Monday, December 21: The day after my last post, I received a call from someone – I think a nurse – saying the oncologist had asked her to let me know she had decided to go ahead with the original radiotherapy. I started to protest about having had eight days of wondering and worrying but realised there was no point in shooting the messenger. She also asked if I’ll like a room booked at the hotel – yes please. And would I like a taxi to take me to and back from the hospital – no thanks. It’s a fifteen minute walk.
On Friday, the oncologist called to say she had changed the schedule! I was less reticent about the chopping and changing. She explained it was because she was concerned about the fact I was having double doses of radiation on three of the days and felt there was a safety issue and it could increase the side effects. Understanding the reasoning behind the changes made such a difference to how I felt.
I won’t be having double doses and will have two Saturday sessions and a final one which will mean coming up and returning home on the same day. She said she’d booked the hotel room and made the arrangements for the extra Friday nights. When the DH checked, the hotel hadn’t had any NHS bookings but the very helpful receptionist said she’d contact the booking person. She called back to say it was sorted. I dread to think how I’d have reacted if we arrived to find no room at the inn.
While I had the oncologist on the phone, I used the opportunity to express some of my concerns, not least that there seemed to be no channel of communication between patient and the consultant.
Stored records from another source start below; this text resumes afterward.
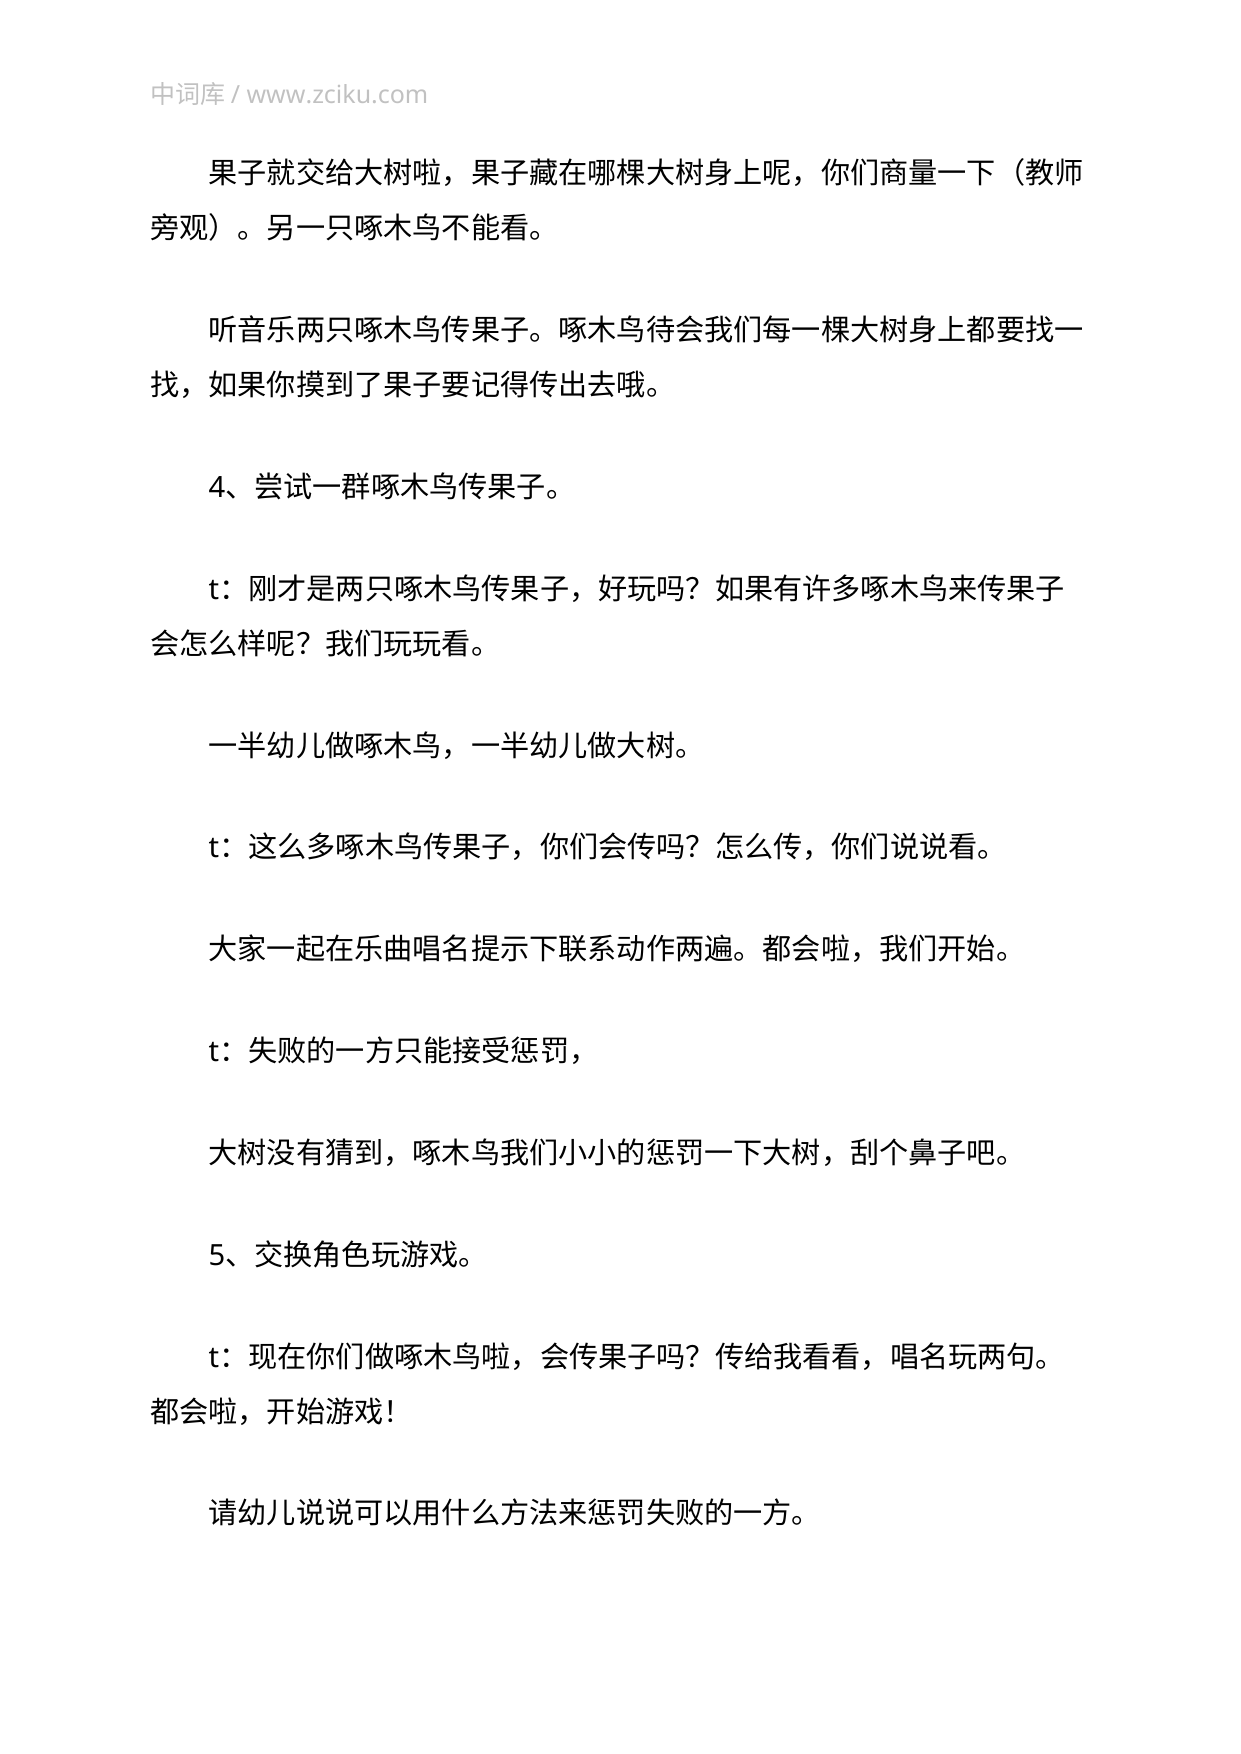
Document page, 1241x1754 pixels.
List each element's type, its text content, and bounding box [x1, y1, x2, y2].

text 大家一起在乐曲唱名提示下联系动作两遍。都会啦，我们开始。 [150, 926, 1090, 968]
text 一半幼儿做啄木鸟，一半幼儿做大树。 [150, 722, 1090, 764]
text t：这么多啄木鸟传果子，你们会传吗？怎么传，你们说说看。 [150, 824, 1090, 866]
text 听音乐两只啄木鸟传果子。啄木鸟待会我们每一棵大树身上都要找一找，如果你摸到了果子要记得传出去哦。 [150, 307, 1090, 404]
text 果子就交给大树啦，果子藏在哪棵大树身上呢，你们商量一下（教师旁观）。另一只啄木鸟不能看。 [150, 150, 1090, 247]
text 5、交换角色玩游戏。 [150, 1231, 1090, 1274]
text t：失败的一方只能接受惩罚， [150, 1028, 1090, 1070]
text t：刚才是两只啄木鸟传果子，好玩吗？如果有许多啄木鸟来传果子会怎么样呢？我们玩玩看。 [150, 565, 1090, 663]
text 大树没有猜到，啄木鸟我们小小的惩罚一下大树，刮个鼻子吧。 [150, 1129, 1090, 1172]
text 请幼儿说说可以用什么方法来惩罚失败的一方。 [150, 1490, 1090, 1532]
text 4、尝试一群啄木鸟传果子。 [150, 463, 1090, 506]
text t：现在你们做啄木鸟啦，会传果子吗？传给我看看，唱名玩两句。都会啦，开始游戏！ [150, 1333, 1090, 1431]
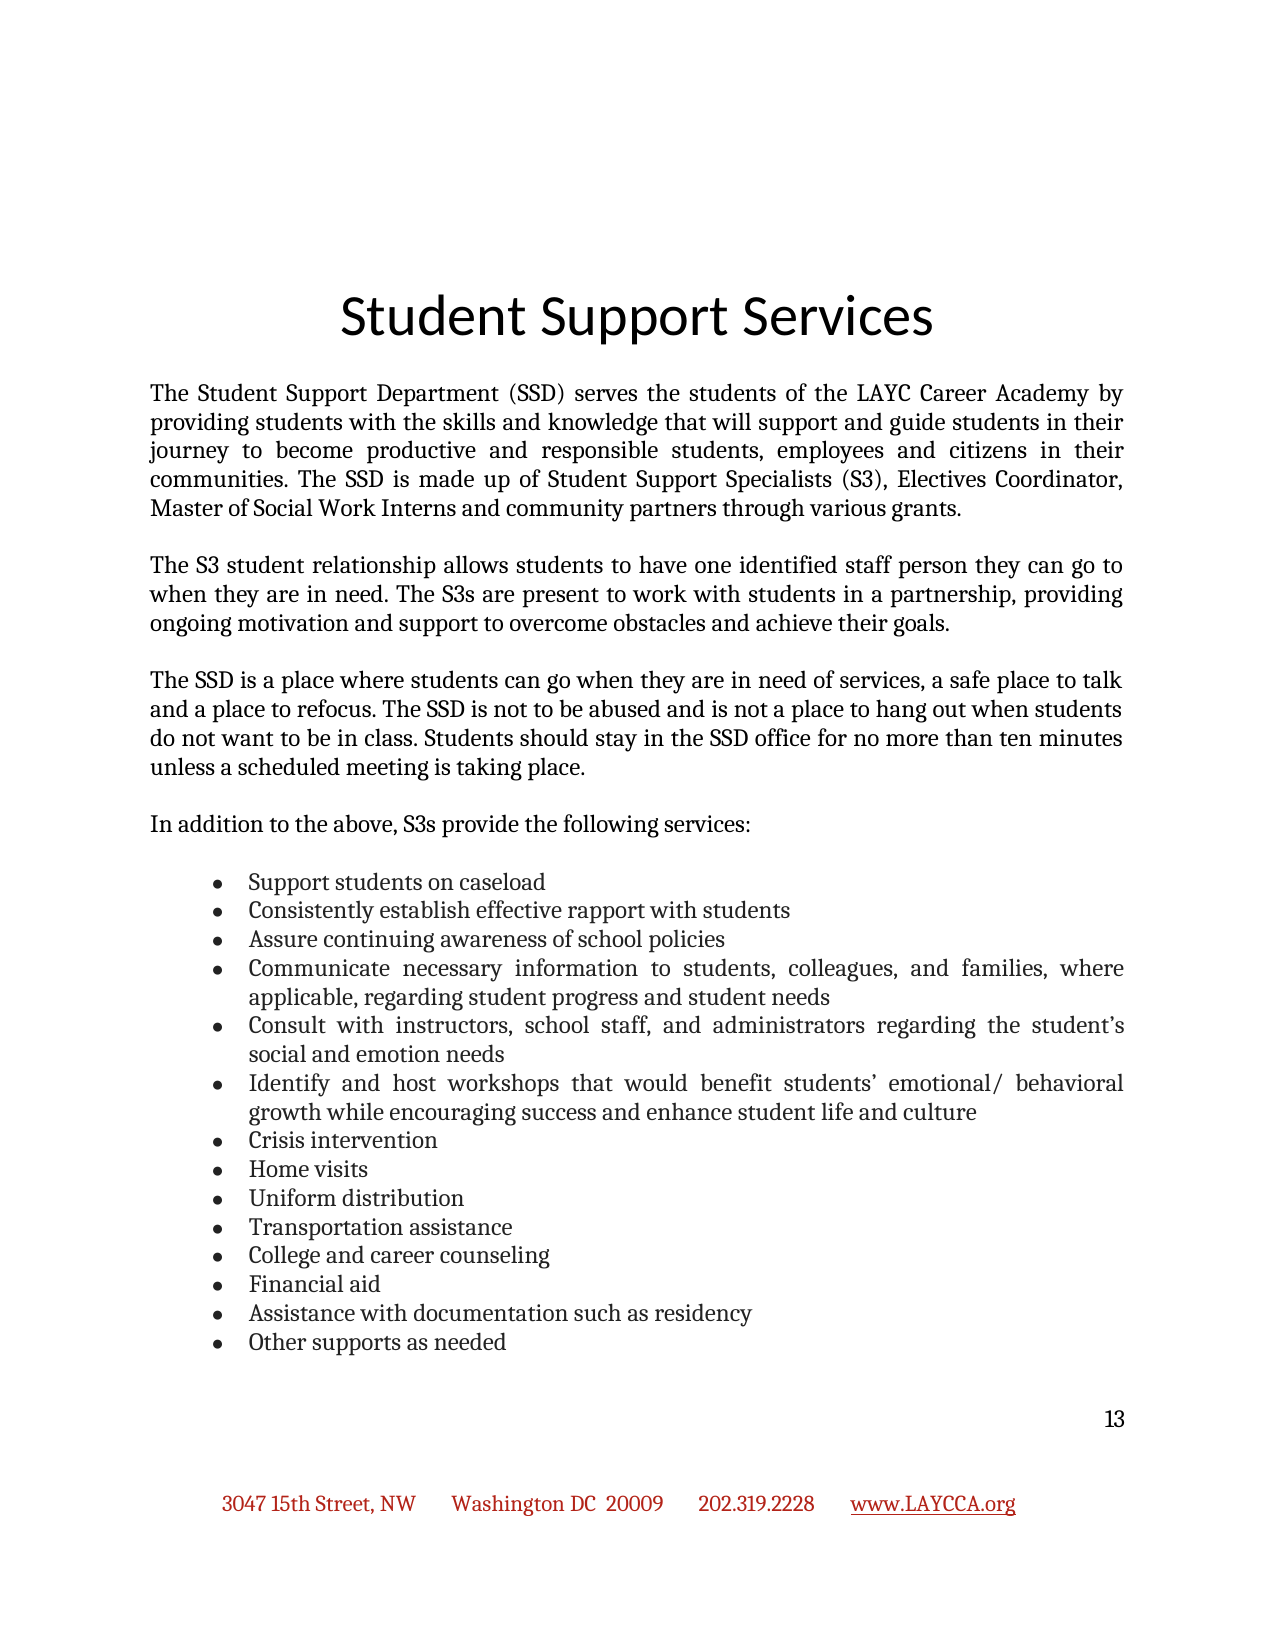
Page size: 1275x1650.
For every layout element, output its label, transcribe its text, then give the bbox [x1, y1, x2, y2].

I totally understand we can’t have a direct phone number – consultants would never get their work done with patients calling all day with queries. But, I did want to know there was a way of getting any questions to her. She said I could always pass a message via the specialist nurse.
I said I wouldn’t trust her to pass on a message. There was a pause at the other end so I asked her if she ever received the research papers I’d sent. Another silence then, “No, I didn’t.” This, despite the fact the nurse had told me she’d pass them to the oncologist.
“That’s when trust broke down,” I explained, “and it’s not possible to repair things.” I didn’t tell her about the little power games she plays, like withholding my blood results until I ask, and finally, insist on knowing them. I think perhaps I did mention her voice, which oozes sympathy, but no empathy.
“Well,” she said when I finally shut up, “if it’s any consolation to you, she’s leaving after next week. I think her replacement is excellent.”
Though she probably won’t ever call me again – our conversation took as long as our last face to face consultation – I felt quite buoyed up by the time the call ended. Explanations to make sense of things, communications are wonderful things.
As the day of my first radiotherapy approached, I found it difficult to sleep. Even when I told myself it would be fine, thousands of people have radiotherapy without major problems, friends have shared their stories to reassure me – but my subconscious clearly was not listening. The main worry is that my throat will be so sore I will first need morphine and when that doesn’t work a feeding tube. My oncologist has told me about these side effects so often they are seared into my brain. I told her if I needed a feeding tube it would have to be a peg tube in my stomach as there was no way anyone could get a tube up my nose. Then, I started worrying about how I could have a tube (down my throat) while wearing that mask.
The DH drove me to Edinburgh. I checked into the hotel. We went to the Cancer Centre. Someone took off for a chat about everything – when I expressed my fears about feeding tubes she said it was not likely I’d need it – I would have a sore throat but they could do something about it before it reached the stage of needing a feeding tube. As for the mask – apparently they cut a hole in it for the tube – so I know it is sometimes necessary, but am trying not to dwell on it. She said I’d be fine for the first week and would be able to eat Christmas dinner without a problem.
Finally, I was called into the room where it all happens. I can’t tell you much because the moment the mask goes over my face my eyes are shut, so although she had explained the bits of machinery moving around she said I’d see, I didn’t. A few minutes of wrestling with the mask, which as tighter even than the last time (is my face getting fatter?), and the radiographers leave the room and there’s just me and the machines.
The actual treatment took only two or three minutes.
It’s the winter solstice and the days will start to lengthen, even if we aren’t aware of the change immediately, so I hope it’s an auspicious day to start the radiotherapy – one down, 19 to go.